Dryden joined Jefferson Airplane in 1966 and played with the band during its heyday, drumming on their breakthrough, Surrealistic Pillow, and playing shows with the group at Woodstock, Altamont and the Monterey Pop Festival.
“For me, the incarnation of the Airplane I liked the best was the one with Spencer, Paul [guitarist Kantner], Marty [singer Balin], Jack [bassist Casady], Grace [singer Slick] and myself,” says Jorma Kaukonen. “We struggled together . . . occasionally lived together . . . argued together . . . and made some great music together.”
The nephew of Charlie Chaplin, Dryden was drumming at a strip club in Hollywood when he was recommended to Jefferson Airplane’s manager by fellow skinsman Earl Palmer. Dryden took over for Skip Spence, who had left and later formed Moby Grape.

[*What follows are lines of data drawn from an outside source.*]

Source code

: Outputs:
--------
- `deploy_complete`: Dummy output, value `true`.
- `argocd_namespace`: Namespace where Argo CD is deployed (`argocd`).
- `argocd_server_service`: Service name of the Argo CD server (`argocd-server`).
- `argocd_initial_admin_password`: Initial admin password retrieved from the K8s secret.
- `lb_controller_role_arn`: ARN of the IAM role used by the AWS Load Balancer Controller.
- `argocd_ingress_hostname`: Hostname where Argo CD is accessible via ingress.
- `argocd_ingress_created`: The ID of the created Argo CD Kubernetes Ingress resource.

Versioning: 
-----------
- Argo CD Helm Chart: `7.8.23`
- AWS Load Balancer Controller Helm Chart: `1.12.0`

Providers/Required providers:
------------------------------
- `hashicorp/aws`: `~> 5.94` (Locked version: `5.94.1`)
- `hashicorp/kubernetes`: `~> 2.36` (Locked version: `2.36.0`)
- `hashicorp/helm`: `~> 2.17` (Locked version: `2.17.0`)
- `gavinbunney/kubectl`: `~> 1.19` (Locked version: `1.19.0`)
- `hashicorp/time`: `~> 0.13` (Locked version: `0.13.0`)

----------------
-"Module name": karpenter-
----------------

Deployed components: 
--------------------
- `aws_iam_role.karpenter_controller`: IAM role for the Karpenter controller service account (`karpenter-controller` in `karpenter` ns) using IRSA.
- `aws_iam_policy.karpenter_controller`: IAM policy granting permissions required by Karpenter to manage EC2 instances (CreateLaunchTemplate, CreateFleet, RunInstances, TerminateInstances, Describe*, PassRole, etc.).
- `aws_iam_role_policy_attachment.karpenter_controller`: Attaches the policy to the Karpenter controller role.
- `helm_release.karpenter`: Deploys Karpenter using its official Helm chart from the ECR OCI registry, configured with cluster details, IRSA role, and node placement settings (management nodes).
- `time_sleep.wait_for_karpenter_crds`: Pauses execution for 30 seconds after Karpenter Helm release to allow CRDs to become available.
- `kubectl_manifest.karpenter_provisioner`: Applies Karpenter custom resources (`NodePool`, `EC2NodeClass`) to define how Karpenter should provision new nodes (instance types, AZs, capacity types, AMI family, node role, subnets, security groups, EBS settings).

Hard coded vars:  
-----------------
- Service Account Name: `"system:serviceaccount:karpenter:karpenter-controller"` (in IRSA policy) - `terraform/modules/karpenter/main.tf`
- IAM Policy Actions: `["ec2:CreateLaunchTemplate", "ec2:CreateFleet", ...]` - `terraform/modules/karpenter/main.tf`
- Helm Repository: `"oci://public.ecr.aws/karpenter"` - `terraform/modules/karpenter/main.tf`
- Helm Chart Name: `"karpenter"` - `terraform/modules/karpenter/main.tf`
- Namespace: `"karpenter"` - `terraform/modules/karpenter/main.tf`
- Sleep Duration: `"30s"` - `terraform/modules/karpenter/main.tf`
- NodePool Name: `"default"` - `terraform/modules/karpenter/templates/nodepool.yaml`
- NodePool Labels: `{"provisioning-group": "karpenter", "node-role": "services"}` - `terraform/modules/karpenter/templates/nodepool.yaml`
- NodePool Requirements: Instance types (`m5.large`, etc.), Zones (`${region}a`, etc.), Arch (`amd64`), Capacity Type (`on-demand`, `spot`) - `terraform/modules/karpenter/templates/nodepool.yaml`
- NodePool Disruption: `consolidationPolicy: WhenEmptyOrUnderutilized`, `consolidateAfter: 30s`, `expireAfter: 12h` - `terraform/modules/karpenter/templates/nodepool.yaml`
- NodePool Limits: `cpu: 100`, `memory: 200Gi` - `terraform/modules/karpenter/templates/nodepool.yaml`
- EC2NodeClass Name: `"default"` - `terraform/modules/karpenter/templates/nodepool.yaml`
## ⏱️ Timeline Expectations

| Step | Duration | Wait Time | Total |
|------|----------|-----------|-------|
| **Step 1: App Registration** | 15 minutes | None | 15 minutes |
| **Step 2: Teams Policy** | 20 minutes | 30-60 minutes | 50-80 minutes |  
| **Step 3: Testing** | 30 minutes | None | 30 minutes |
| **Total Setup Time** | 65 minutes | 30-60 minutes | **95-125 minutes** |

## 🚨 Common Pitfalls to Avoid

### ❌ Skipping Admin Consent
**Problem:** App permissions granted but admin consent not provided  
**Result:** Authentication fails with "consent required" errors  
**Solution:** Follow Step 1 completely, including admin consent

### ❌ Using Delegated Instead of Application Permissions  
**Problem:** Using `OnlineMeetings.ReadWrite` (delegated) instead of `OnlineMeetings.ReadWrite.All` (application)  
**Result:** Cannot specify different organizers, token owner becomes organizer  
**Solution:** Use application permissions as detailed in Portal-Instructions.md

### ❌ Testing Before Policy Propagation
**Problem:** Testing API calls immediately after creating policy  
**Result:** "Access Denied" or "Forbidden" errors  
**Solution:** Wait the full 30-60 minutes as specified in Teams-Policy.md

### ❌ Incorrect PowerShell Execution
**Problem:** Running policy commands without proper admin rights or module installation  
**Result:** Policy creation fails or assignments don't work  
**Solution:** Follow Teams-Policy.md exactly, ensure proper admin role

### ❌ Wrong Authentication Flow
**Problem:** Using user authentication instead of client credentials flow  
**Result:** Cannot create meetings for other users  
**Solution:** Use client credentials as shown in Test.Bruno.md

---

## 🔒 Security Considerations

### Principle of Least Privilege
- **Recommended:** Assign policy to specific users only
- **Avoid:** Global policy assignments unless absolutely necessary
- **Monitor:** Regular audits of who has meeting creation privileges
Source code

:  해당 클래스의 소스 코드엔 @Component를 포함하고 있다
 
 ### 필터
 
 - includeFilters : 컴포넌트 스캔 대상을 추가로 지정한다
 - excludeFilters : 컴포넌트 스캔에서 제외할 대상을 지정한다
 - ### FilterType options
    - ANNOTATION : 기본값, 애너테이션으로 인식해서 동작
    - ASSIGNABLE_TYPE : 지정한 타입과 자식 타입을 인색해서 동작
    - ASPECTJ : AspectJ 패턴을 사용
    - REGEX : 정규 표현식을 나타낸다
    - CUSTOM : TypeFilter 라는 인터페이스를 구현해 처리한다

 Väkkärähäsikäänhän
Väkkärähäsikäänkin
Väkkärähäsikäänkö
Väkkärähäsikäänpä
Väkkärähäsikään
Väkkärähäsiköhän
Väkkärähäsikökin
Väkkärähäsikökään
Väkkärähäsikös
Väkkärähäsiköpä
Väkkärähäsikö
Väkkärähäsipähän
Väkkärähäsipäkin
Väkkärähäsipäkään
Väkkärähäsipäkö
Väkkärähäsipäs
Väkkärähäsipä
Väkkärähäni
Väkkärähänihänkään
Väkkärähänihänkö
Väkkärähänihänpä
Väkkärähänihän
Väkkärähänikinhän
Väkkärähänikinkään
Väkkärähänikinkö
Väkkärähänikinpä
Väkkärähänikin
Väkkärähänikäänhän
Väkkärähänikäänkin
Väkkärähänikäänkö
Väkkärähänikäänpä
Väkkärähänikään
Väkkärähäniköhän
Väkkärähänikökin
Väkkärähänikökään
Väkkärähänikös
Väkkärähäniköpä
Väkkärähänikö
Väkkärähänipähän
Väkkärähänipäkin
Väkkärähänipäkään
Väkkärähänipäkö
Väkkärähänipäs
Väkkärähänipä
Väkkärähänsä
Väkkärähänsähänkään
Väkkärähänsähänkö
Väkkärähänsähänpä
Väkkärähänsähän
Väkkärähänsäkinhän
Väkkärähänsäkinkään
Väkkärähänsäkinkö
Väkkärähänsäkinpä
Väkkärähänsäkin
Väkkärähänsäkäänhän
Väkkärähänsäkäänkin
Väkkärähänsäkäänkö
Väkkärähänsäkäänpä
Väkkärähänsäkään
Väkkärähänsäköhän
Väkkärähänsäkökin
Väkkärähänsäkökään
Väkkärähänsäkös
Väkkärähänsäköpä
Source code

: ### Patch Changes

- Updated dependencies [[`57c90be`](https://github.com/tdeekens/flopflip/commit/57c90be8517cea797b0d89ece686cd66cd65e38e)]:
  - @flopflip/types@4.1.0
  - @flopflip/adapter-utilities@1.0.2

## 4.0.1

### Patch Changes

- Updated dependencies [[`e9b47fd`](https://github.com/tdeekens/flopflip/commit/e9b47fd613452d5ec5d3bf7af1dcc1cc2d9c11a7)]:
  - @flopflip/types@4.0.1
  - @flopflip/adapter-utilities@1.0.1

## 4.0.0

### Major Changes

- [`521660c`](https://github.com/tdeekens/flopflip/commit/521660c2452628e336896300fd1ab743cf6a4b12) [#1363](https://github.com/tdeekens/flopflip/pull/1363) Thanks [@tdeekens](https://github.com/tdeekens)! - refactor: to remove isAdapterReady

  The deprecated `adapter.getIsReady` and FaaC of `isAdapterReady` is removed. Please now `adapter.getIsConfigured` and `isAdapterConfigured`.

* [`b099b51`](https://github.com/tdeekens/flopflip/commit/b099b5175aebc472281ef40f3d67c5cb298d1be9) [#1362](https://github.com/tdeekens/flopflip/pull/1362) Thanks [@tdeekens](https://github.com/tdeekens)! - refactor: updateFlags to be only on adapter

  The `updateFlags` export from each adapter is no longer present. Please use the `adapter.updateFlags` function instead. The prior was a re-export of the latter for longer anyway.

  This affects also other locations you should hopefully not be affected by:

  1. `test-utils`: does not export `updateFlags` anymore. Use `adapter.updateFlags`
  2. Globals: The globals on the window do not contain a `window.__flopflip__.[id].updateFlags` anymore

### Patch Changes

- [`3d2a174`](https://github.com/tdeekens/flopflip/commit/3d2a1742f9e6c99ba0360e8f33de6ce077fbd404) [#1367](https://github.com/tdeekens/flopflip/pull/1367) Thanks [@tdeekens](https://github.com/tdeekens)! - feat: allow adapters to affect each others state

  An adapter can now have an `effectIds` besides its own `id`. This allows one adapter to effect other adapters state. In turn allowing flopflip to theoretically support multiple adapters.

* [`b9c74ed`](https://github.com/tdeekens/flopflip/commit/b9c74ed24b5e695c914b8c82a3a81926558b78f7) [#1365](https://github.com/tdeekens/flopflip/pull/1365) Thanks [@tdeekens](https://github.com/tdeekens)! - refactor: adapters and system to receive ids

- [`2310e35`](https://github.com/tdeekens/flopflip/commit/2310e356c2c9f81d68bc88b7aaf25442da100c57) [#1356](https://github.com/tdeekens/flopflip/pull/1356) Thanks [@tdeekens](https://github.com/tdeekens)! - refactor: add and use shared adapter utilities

After Dryden split from Jefferson Airplane in 1970, he played with Grateful Dead side project New Riders of the Purple Sage in the Seventies, and with members of Country Joe and the Fish, Big Brother and the Holding Company and Quicksilver Messenger Service in a knowingly titled combo called the Dinosaurs in the Eighties.
Dryden had fallen on hard times in recent years, losing his home and possessions in a September 2003 fire. The Grateful Dead’s Bob Weir and Warren Haynes of Gov’t Mule played a benefit last year for him at Slim’s in San Francisco, raising $36,000 to help pay for a pair of hip replacement surgeries and pending heart surgery.
Dryden attended a DVD release party for Jefferson Airplane last September, at the Great American Musical Hall in San Francisco, in what became his final public appearance.
Dryden was married three times. He is survived by his sons Jessie and Jackson.